Comment

Not just a passive money dispenser

By 
Richard Garside
Monday, 3 December 2012

This is an edited version of the welfare reform section from UK Justice Policy Review Volume 1.


Social security, or ‘welfare’, is an area of policy formally distinct from the criminal justice process. So why are these developments being covered here, in a review primarily focused on criminal justice policy developments?

Though distinct, the processes and operations of the welfare system abut and interact with the criminal justice process. Those subject to various forms of criminal justice sanction, for instance, are also regularly processed through the social security system. Prisoners disproportionately come from a background of poverty and unemployment. For released prisoners, accessing housing benefit and other forms of social support is often a key priority. In different ways then, the welfare state and the criminal justice system can be thought of as contrasting, though complementary, means of managing certain populations.

Receipt of social security support also generally comes with sanctions for those who do not comply; so-called ‘conditionality’ - for example, the reduction in Jobseekers Allowance should a claimant be deemed to have rejected employment without an acceptable reason. Under the coalition, Labour’s strict rules relating to conditionality were set to be tightened further. The boundary between the punitive sanctions of the welfare system and some forms of punishment experienced by those in the criminal justice system is arguably increasingly blurred as a result.

The coalition agreement only committed the government to ‘investigate’ a simplification of the benefits system. The Queen’s Speech five days later made a firmer pledge that the ‘benefits system will be made fairer and simpler’. The plans for the Universal Credit that emerged a couple of months later represented the most ambitious overhaul of the social security system for a number of years. At their heart was a belief that the benefits system should be an active mechanism for getting people into work, 'not just a passive money dispenser', to quote a 2009 report from the Centre for Social Justice.

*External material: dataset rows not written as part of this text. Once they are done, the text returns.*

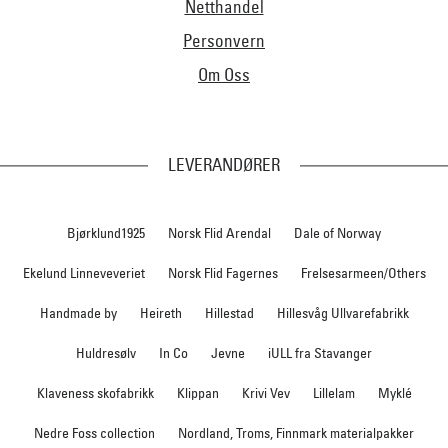
Netthandel
Personvern
Om Oss
LEVERANDØRER
Bjørklund1925
Norsk Flid Arendal
Dale of Norway
Ekelund Linneveveriet
Norsk Flid Fagernes
Frelsesarmeen/Others
Handmade by
Heireth
Hillestad
Hillesvåg Ullvarefabrikk
Huldresølv
In Co
Jevne
iULL fra Stavanger
Klaveness skofabrikk
Klippan
Krivi Vev
Lillelam
Myklé
Nedre Foss collection
Nordland, Troms, Finnmark materialpakker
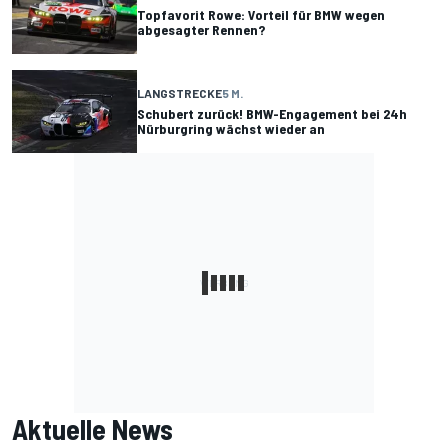
Topfavorit Rowe: Vorteil für BMW wegen
abgesagter Rennen?
LANGSTRECKE
5 M.
Schubert zurück! BMW-Engagement bei 24h
Nürburgring wächst wieder an
Aktuelle News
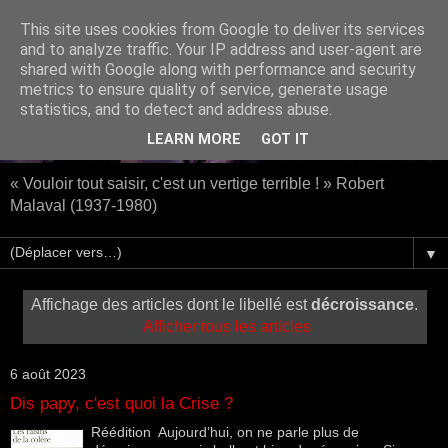
This site uses cookies from Google to deliver its services
and to analyze traffic. Your IP address and user-agent are
shared with Google along with performance and security
metrics to ensure quality of service, generate usage
statistics, and to detect and address abuse.
LEARN MORE
GOT IT
« Vouloir tout saisir, c'est un vertige terrible ! » Robert
Malaval (1937-1980)
▼
Affichage des articles dont le libellé est
décroissance
.
Afficher tous les articles
6 août 2023
Dis papy, c'est quoi la Crise ?
Réédition Aujourd’hui, on ne parle plus de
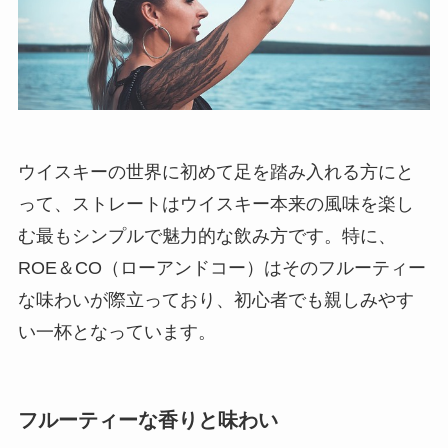
ウイスキーの世界に初めて足を踏み入れる方にと
って、ストレートはウイスキー本来の風味を楽し
む最もシンプルで魅力的な飲み方です。特に、
ROE＆CO（ローアンドコー）はそのフルーティー
な味わいが際立っており、初心者でも親しみやす
い一杯となっています。
フルーティーな香りと味わい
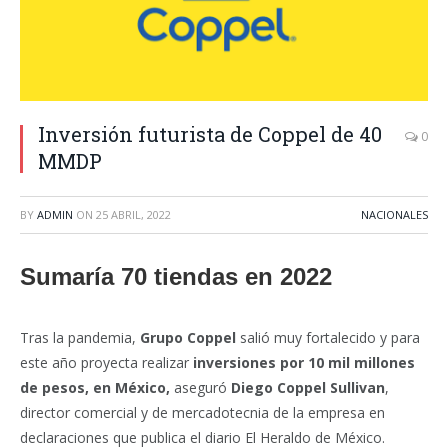
Inversión futurista de Coppel de 40
0
MMDP
BY
ADMIN
ON
25 ABRIL, 2022
NACIONALES
Sumaría 70 tiendas en 2022
Tras la pandemia,
Grupo Coppel
salió muy fortalecido y para
este año proyecta realizar
inversiones por 10 mil millones
de pesos, en México
,
aseguró
Diego Coppel Sullivan
,
director comercial y de mercadotecnia de la empresa en
declaraciones que publica el diario El Heraldo de México.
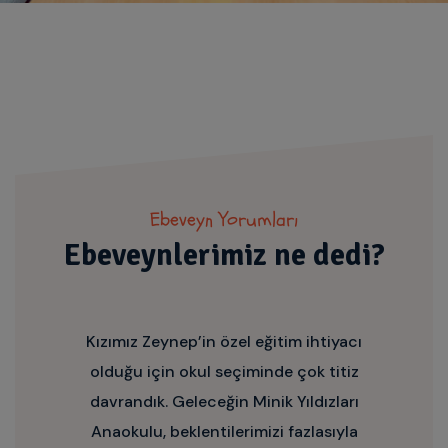
Ebeveyn Yorumları
Ebeveynlerimiz ne dedi?
Kızımız Zeynep’in özel eğitim ihtiyacı
olduğu için okul seçiminde çok titiz
davrandık. Geleceğin Minik Yıldızları
Anaokulu, beklentilerimizi fazlasıyla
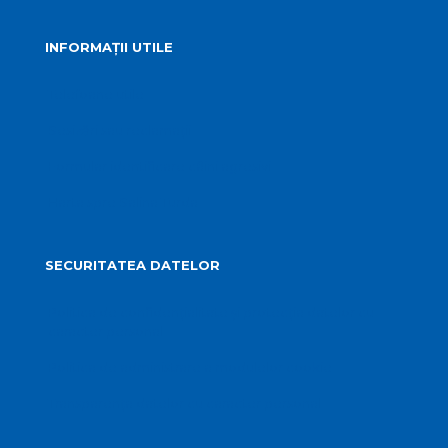
INFORMAȚII UTILE
Telefoane utile
Sesizări sau reclamații
Formular identificare câini agresivi
Harta spre Salina Turda
SECURITATEA DATELOR
Politica de confidențialitate și protecția datelor cu
caracter personal
Politica de administrare a modulelor cookie
Transparența datelor cu caracter personal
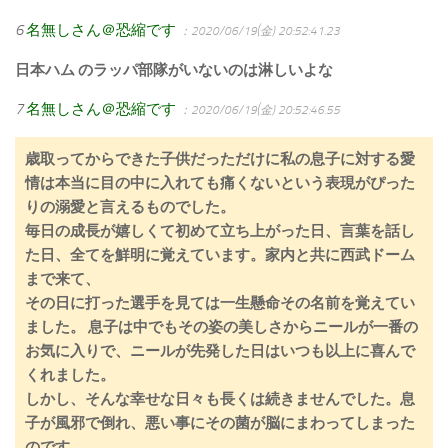
6
名無しさん＠恐縮です
：2020/06/19(金) 20:52:41.23
日本ハム のラッパ部隊がいないのは淋しいよな
7
名無しさん＠恐縮です
：2020/06/19(金) 20:52:46.55
歳取ってからできた子供だっただけに私の息子に対する愛
情は本当に目の中に入れても痛くないという表現がぴった
りの溺愛と言えるものでした。
毎日の成長が嬉しくて初めて立ち上がった日、言葉を話し
た日、全てを鮮明に覚えています。家内と共に西武ドーム
まで来て、
その日に打った選手を見ては一生懸命その名前を覚えてい
ました。 息子は中でもその姿の美しさからニールが一番の
お気に入りで、ニールが先発した日はいつも以上に喜んで
くれました。
しかし、そんな幸せな日々も長くは続きませんでした。息
子が風邪で倒れ、悪い事にその菌が脳にまわってしまった
のです。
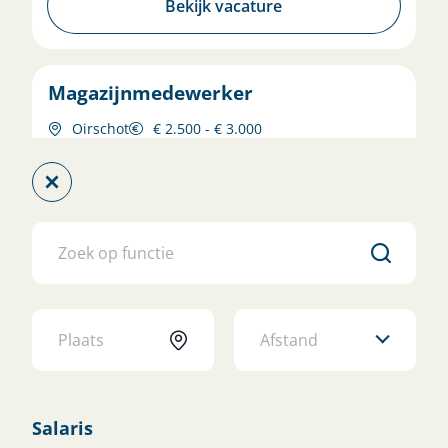
Bekijk vacature
Magazijnmedewerker
Oirschot
€ 2.500 - € 3.000
Bekijk vacature
Medewerker Binnendienst
Automotive
ZEELAND
€ 3.000 - € 3.300
Afstand
Bekijk vacature
Salaris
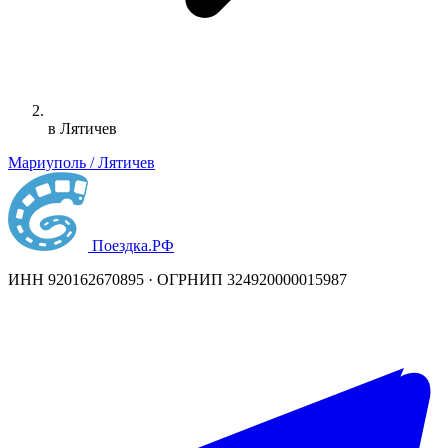
в Лятичев
Мариуполь / Лятичев
Поездка
.РФ
ИНН 920162670895 · ОГРНИП 324920000015987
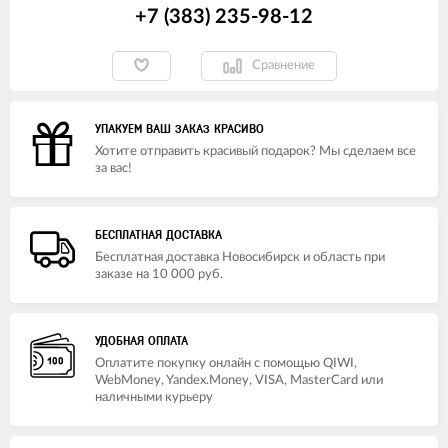
+7 (383) 235-98-12
Сравнение
УПАКУЕМ ВАШ ЗАКАЗ КРАСИВО
Хотите отправить красивый подарок? Мы сделаем все
за вас!
БЕСПЛАТНАЯ ДОСТАВКА
Бесплатная доставка Новосибирск и область при
заказе на 10 000 руб.
УДОБНАЯ ОПЛАТА
Оплатите покупку онлайн с помощью QIWI,
WebMoney, Yandex.Money, VISA, MasterCard или
наличными курьеру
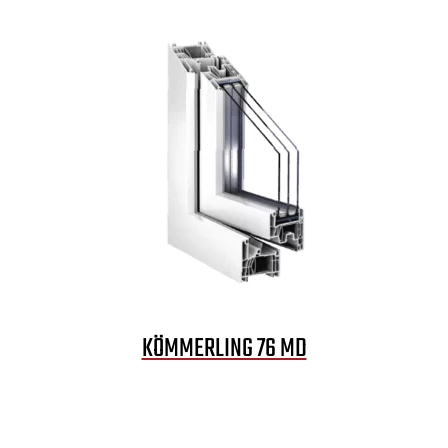
KÖMMERLING 76 MD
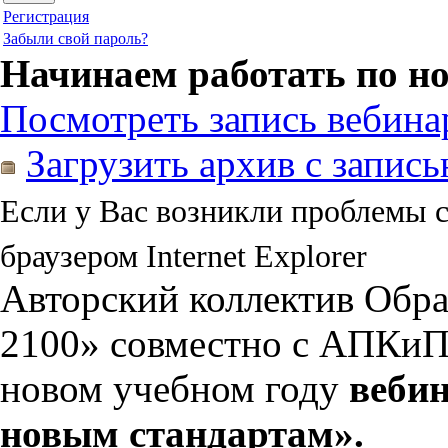
Регистрация
Забыли свой пароль?
Начинаем работать по н
Посмотреть запись вебина
Загрузить архив с запис
Если у Вас возникли проблемы 
браузером Internet Explorer
Авторский коллектив Обр
2100» совместно с АПКи
новом учебном году
вебин
новым стандартам».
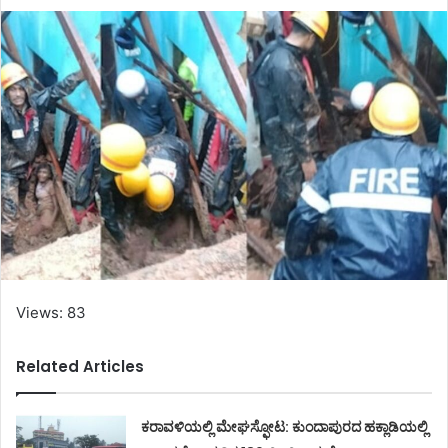
Views: 83
Related Articles
ಕರಾವಳಿಯಲ್ಲಿ ಮೇಘಸ್ಫೋಟ: ಕುಂದಾಪುರದ ಹಕ್ಲಾಡಿಯಲ್ಲಿ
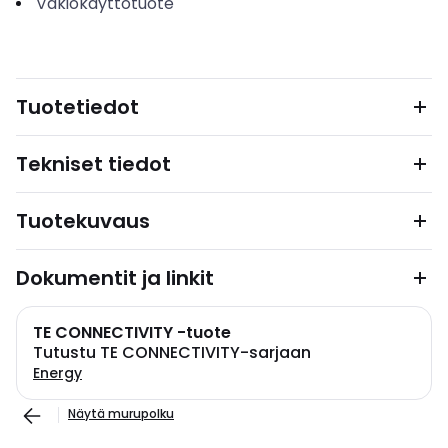
Vakiokäyttötuote
Tuotetiedot
Tekniset tiedot
Tuotekuvaus
Dokumentit ja linkit
TE CONNECTIVITY -tuote
Tutustu TE CONNECTIVITY-sarjaan
Energy
Näytä murupolku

Under the Universal Credit a range of existing benefits would be amalgamated. Recipients would receive a basic amount, topped up to take account of specific needs relating to disability, caring responsibilities, housing costs, and children. A single taper rate would smooth the existing bumpy withdrawal of benefit as income rises. The entire system would be administered by the DWP, in place of the existing mix of different departments and agencies. The result, the White Paper claimed, would be a virtuous circle. Bureaucratic rationalisation would reduce administration costs, as well as tackle fraud and incorrect payments. Recipients would also be better off. ‘Universal Credit could lift as many as 350,000 children and 500,000 working-age adults out of poverty,’ stated the paper.

The simplicity of the Universal Credit proposition and the promised savings and benefits ensured broad support. A number of significant questions and controversies nonetheless emerged in and around the welfare reform programme.